Treinbank
Laatst waren we nogal in het nieuws, mijn collega’s en ik. Er was namelijk over één van mijn collega’s heen geplast. Ik ken hem wel hoor, maar écht contact hebben we natuurlijk niet. Maar in de middenpaden verneem je nog wel eens het één en ander. Het gaat nu goed met hem, tenminste; dat is wat ik gehoord heb.
Wist u dat plassen nog niet eens het ergste is dat je kan overkomen als treinbankje? Het kan veel erger. Ik wil eigenlijk beginnen over het leed dat obesitas heet -voor treinbankjes dan- maar dan krijg je weer zo’n Zwarte Pieten discussie. Dat alle treinbankjes een hekel hebben aan dikke mensen. En dat is natuurlijk niet zo. Dikke mensen moeten ook ergens naartoe kunnen. De allerergste passagiers zijn die met rommelige darmen. Dat is niet eens alleen rampzalig voor hun medepassagiers, maar wel voor ons.
De truc is, zodra er een persoon met frietje speciaal en veel uien door de coupé loopt, jezelf zo onaantrekkelijk mogelijk te maken. Ruftpassagiers herken je ook aan hun relaxte blik; ze houden niks in. Afijn, je perst met veel moeite een oude pis- of frisdrankvlek uit je bekleding, of trekt wat modder van je collega naast je naar je toe (van iemand die het geen reet kan schelen of er wel of niet schoenen op een bankje mogen) en bidt dat de ruftende frieteter voorbij loopt. Als men namelijk uien op hun friet eet, kun je er donder op zeggen dat ze dat graag lusten.

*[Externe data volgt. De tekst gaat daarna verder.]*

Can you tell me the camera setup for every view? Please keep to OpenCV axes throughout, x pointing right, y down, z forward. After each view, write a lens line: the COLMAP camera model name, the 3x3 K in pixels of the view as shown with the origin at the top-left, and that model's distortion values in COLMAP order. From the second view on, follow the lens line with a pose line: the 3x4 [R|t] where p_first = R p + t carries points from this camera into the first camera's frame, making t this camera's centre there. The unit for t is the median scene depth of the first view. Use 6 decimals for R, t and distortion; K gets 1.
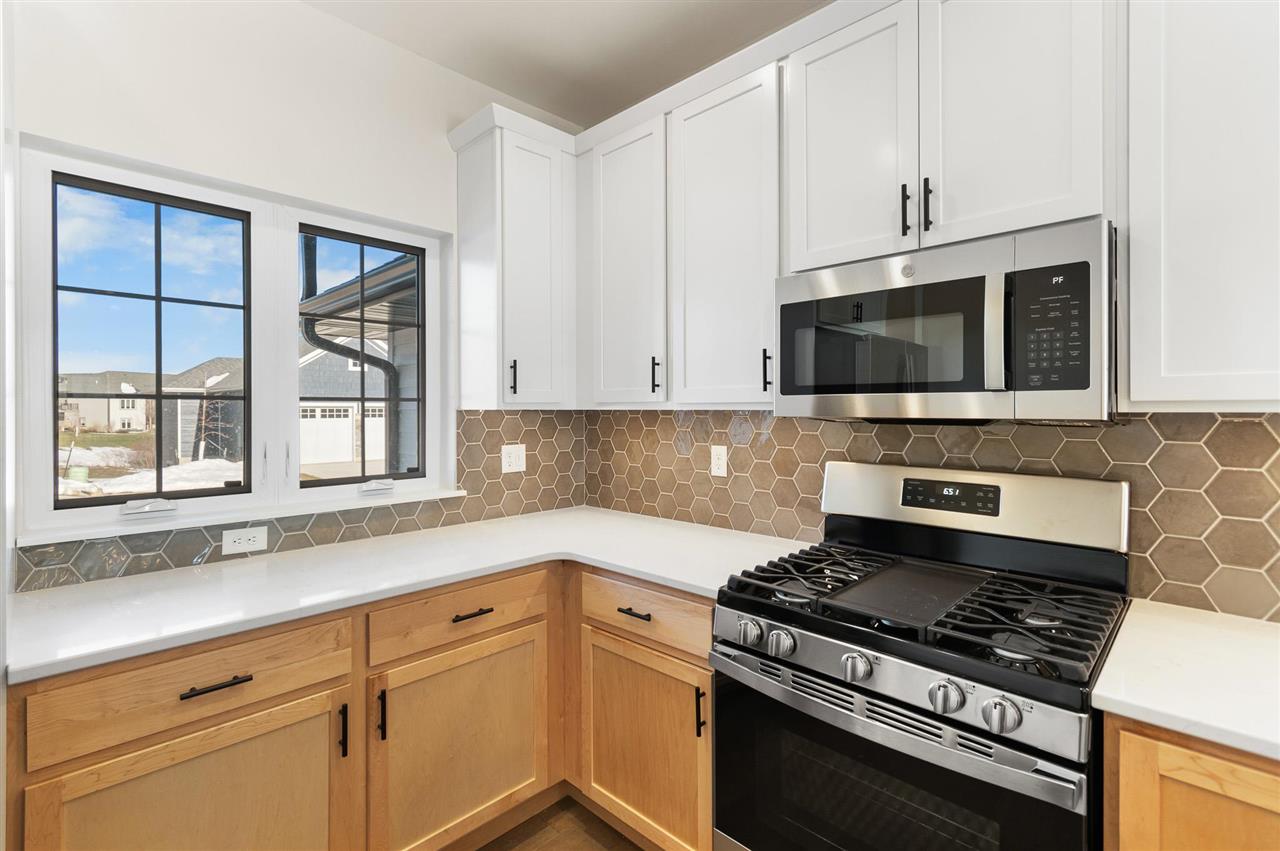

Als je toch de pech hebt dat ze jou uitkiezen om gezellig verder te eten, dan voelt dat alsof je bedekt wordt met een warme laag lucht. Door de stuwing vanuit de dikke darm wordt de scheet met grote kracht dwars door je bekleding heen geperst. Zo naar de kern van jouw wezen; je vering. Ik hoef niet in detail te treden voor wat betreft de geur en moleculaire massa van de scheet, ik hoop dat het voor te stellen is hoe groot de impact is op een onschuldig treinbankje. Je wordt er misselijk van, je vulling en vering lijken vloeibaar te worden en de rest van de reis ben je kotsmisselijk en kun je niks anders dan hopen dat de rufter er het volgende station uit moet. Aan de blikken van de anderen treingangers kun je zien dat zij hetzelfde hopen.

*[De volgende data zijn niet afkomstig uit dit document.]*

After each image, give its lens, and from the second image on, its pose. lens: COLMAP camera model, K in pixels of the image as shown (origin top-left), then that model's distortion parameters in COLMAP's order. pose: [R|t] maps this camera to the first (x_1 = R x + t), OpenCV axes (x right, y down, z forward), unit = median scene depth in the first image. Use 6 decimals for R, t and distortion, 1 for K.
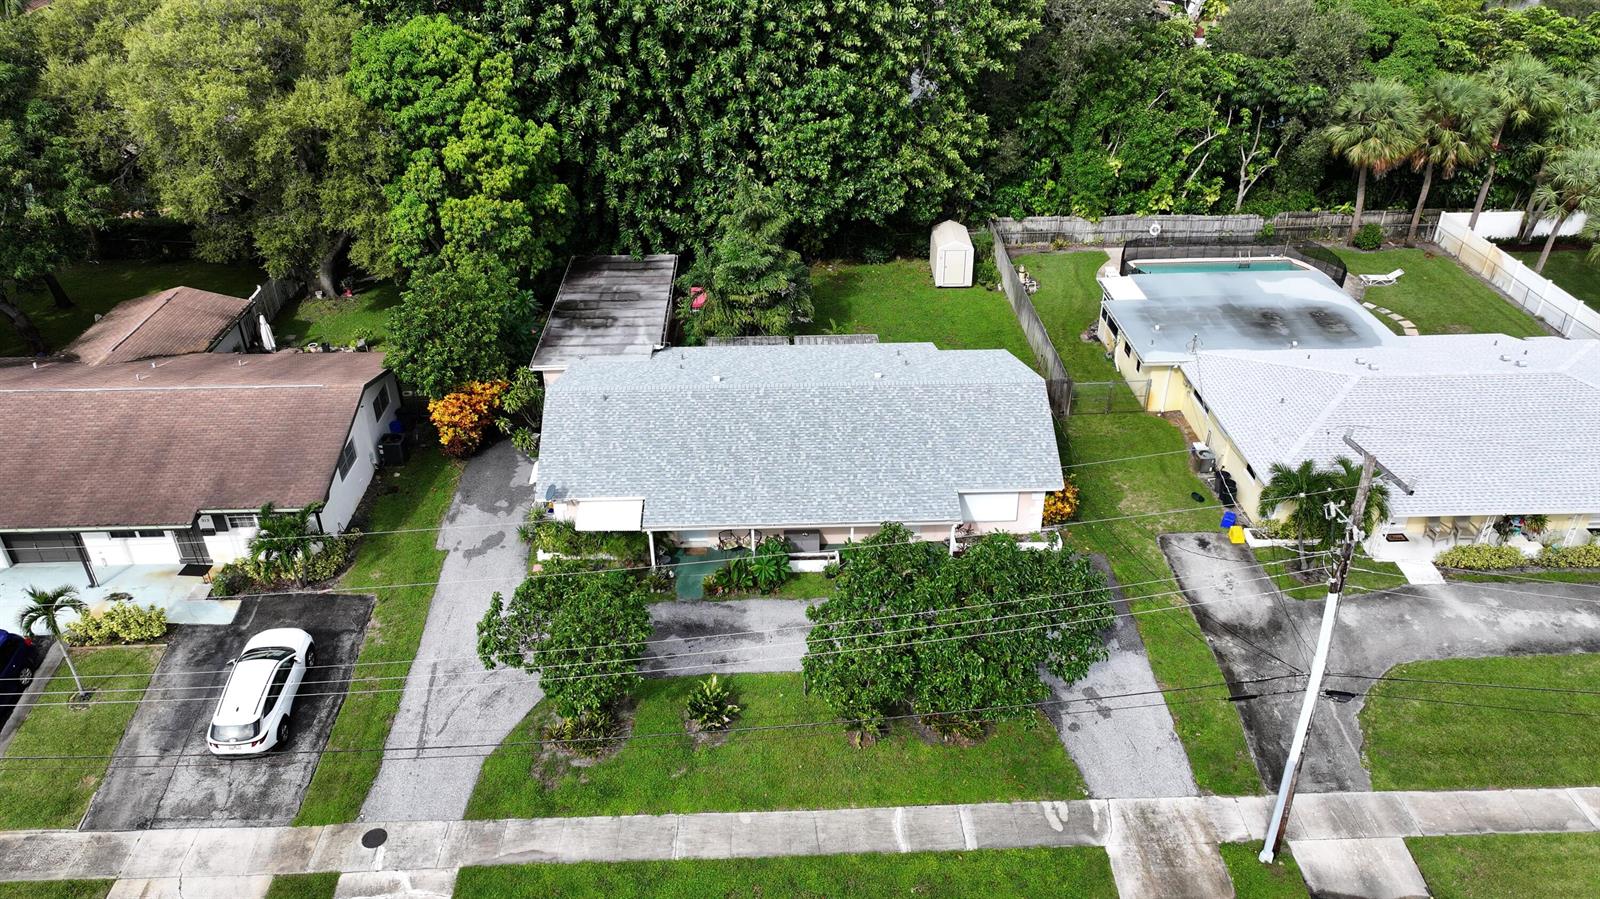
lens RADIAL K [[1118.2, 0, 803.7], [0, 1118.2, 447.3], [0, 0, 1]] dist [0.002842, 0.003761]
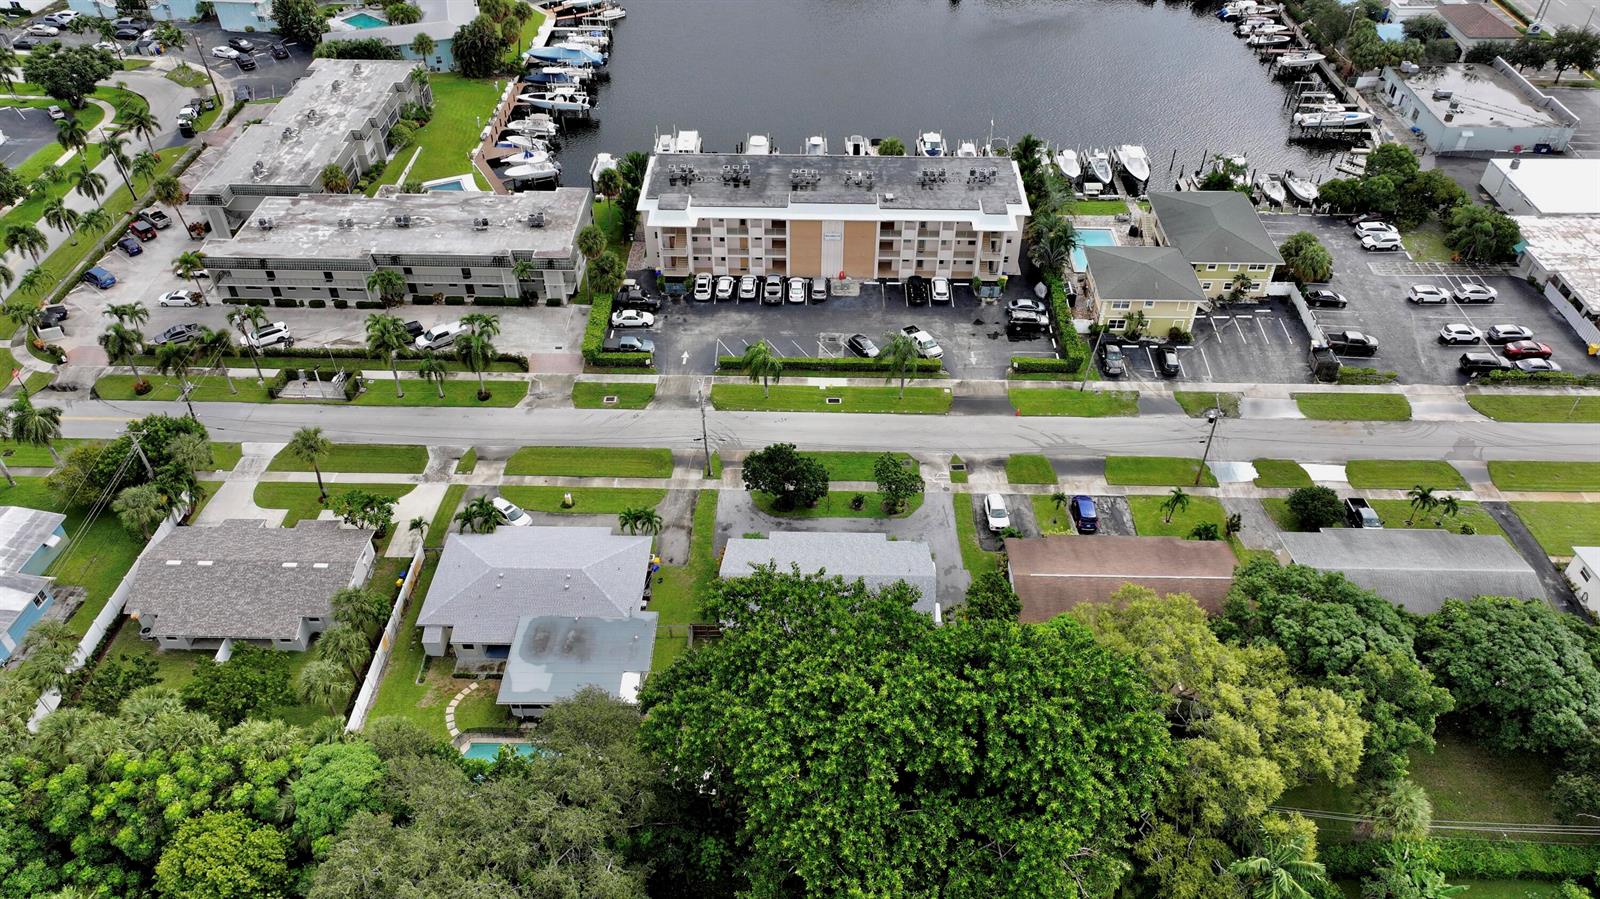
lens RADIAL K [[1118.2, 0, 803.7], [0, 1118.2, 447.3], [0, 0, 1]] dist [0.002842, 0.003761]
pose [[-0.998562, -0.036384, 0.039363, -0.033673], [0.026143, 0.310513, 0.950210, -2.107508], [-0.046795, 0.949873, -0.309115, 1.329327]]
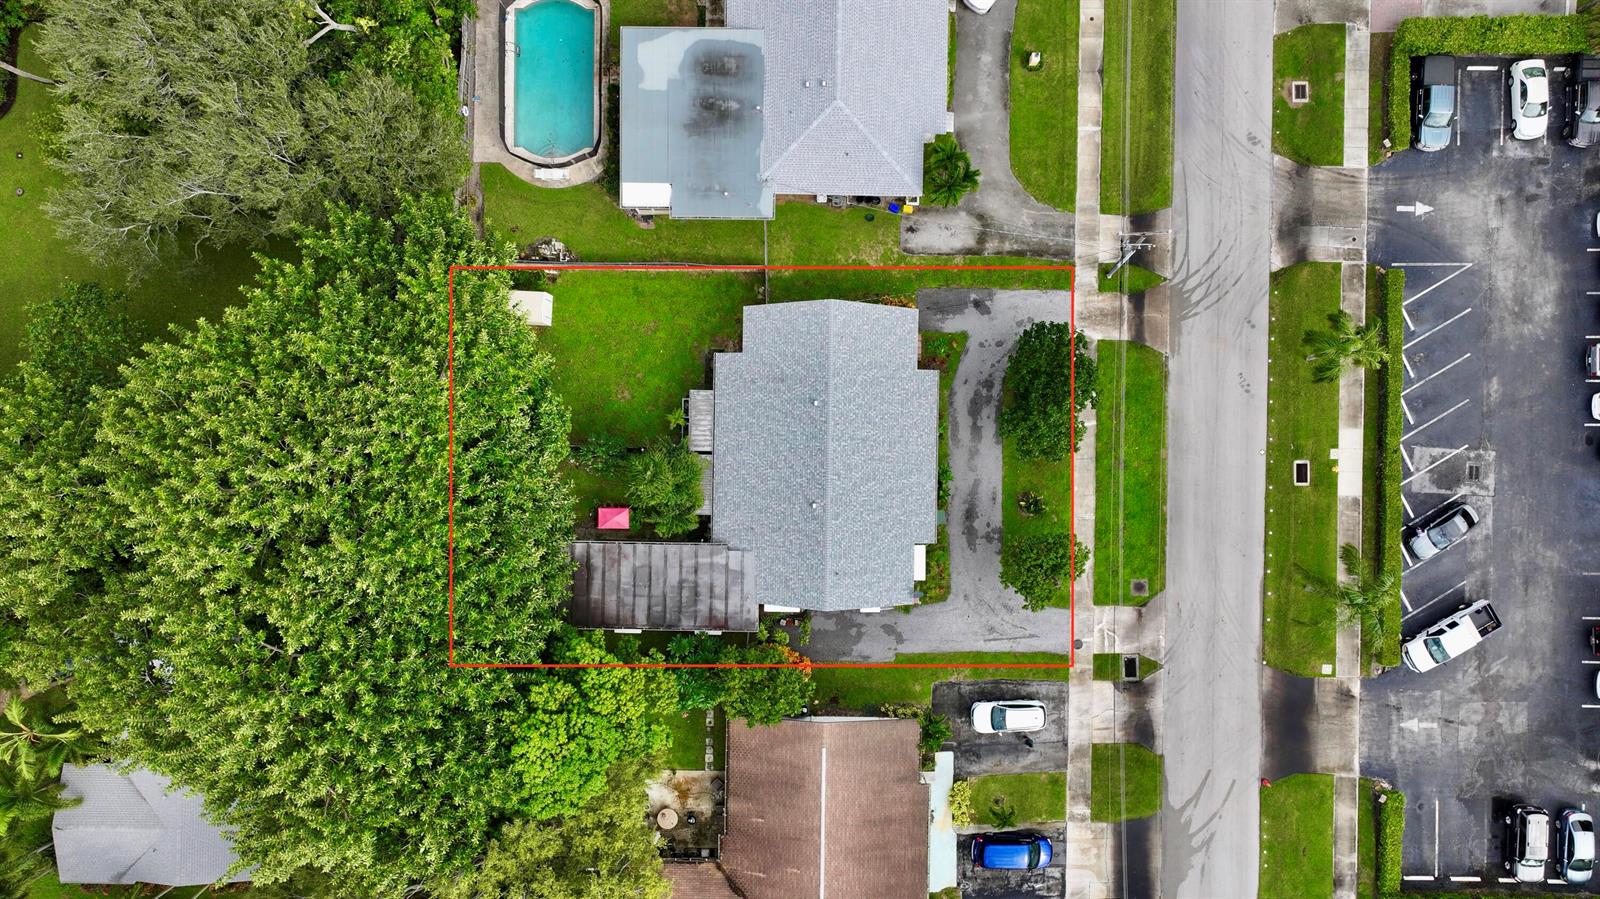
lens RADIAL K [[1118.2, 0, 803.7], [0, 1118.2, 447.3], [0, 0, 1]] dist [0.002842, 0.003761]
pose [[0.051413, -0.998662, 0.005500, -0.004996], [0.518323, 0.031390, 0.854609, -1.305745], [-0.853638, -0.041087, 0.519244, 0.182566]]
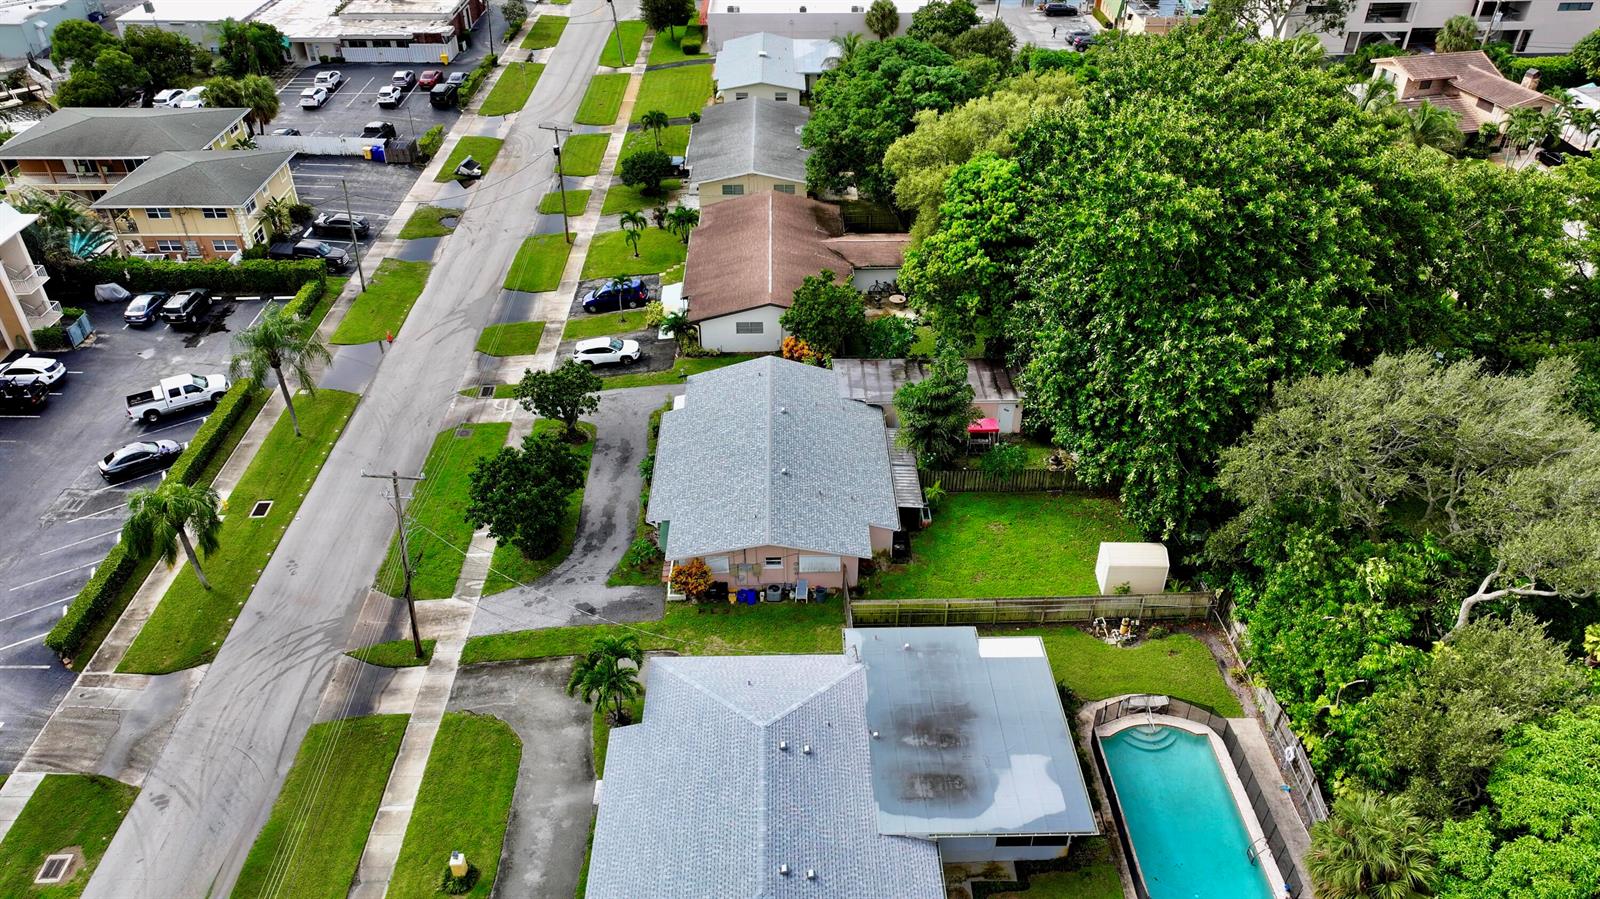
lens RADIAL K [[1118.2, 0, 803.7], [0, 1118.2, 447.3], [0, 0, 1]] dist [0.002842, 0.003761]
pose [[-0.013660, 0.578354, -0.815671, 1.135371], [-0.519449, 0.692929, 0.500023, -0.761009], [0.854393, 0.430530, 0.290960, 0.542818]]
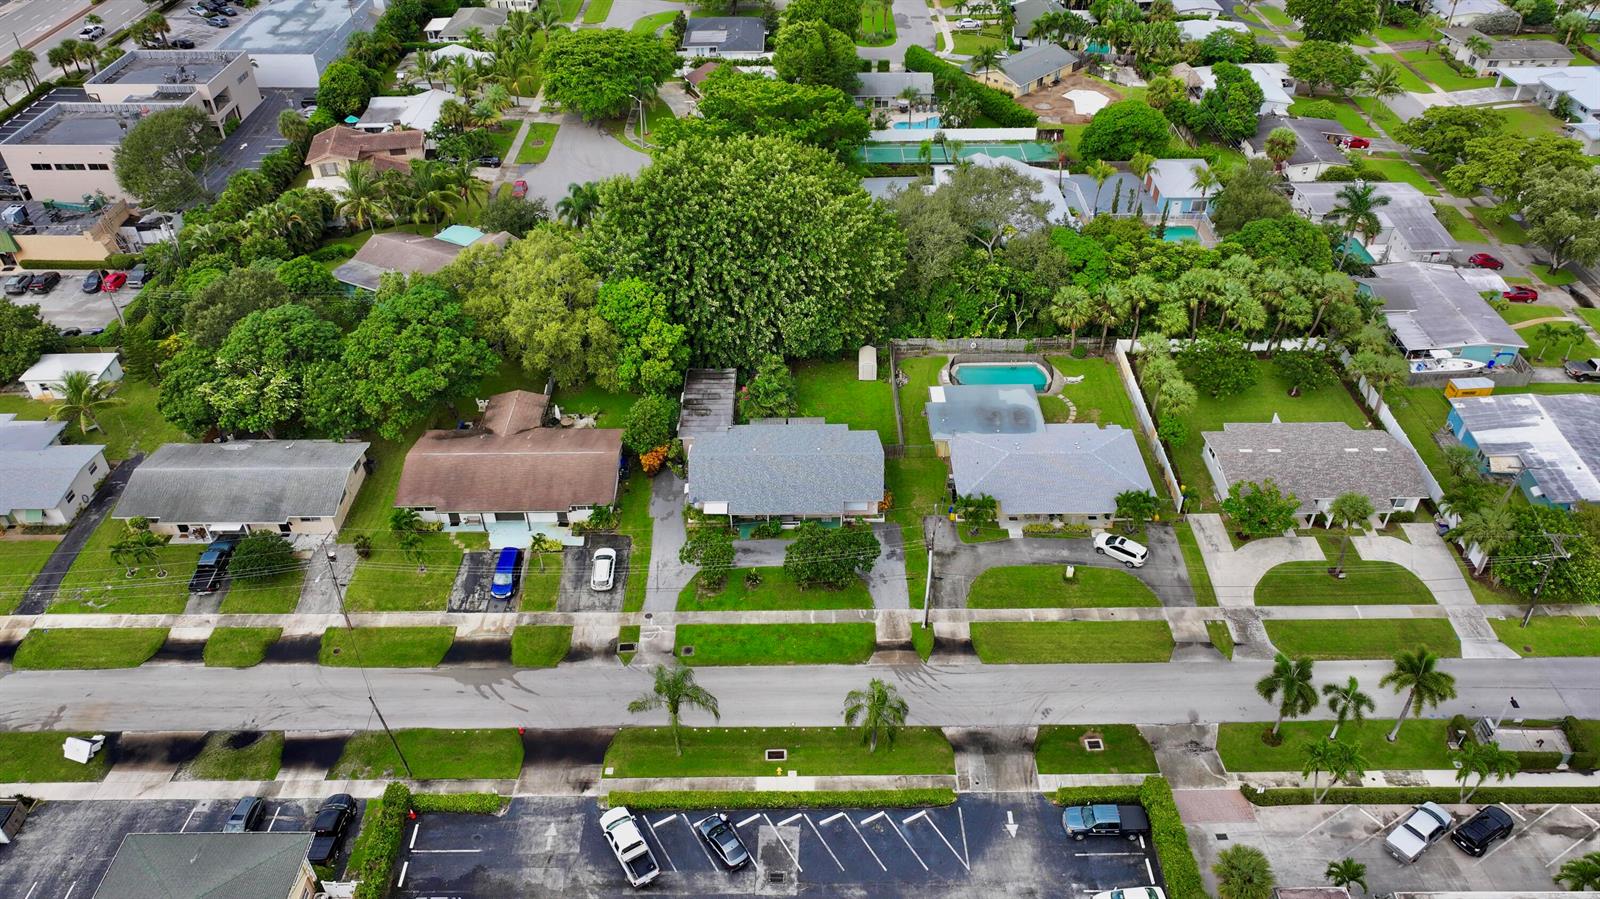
lens RADIAL K [[1118.2, 0, 803.7], [0, 1118.2, 447.3], [0, 0, 1]] dist [0.002842, 0.003761]
pose [[0.999559, 0.015877, -0.025088, 0.087935], [-0.012791, 0.992847, 0.118710, -0.339225], [0.026793, -0.118337, 0.992612, -1.384648]]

Wij treinbankjes. Gedienstig, zacht. Oké, niet echt ruim. Maar wij hebben er ook niet om gevraagd. Ook wij verlangen nog weleens terug naar de tijd dat we jaren-80 oranje en jaren-90 blauw waren. Plastic en massief. Zodat mensen er pijn in hun bil van kregen. Maar alle troep liep wel van ons af. Denkt u nog eens aan ons tijdens uw reis?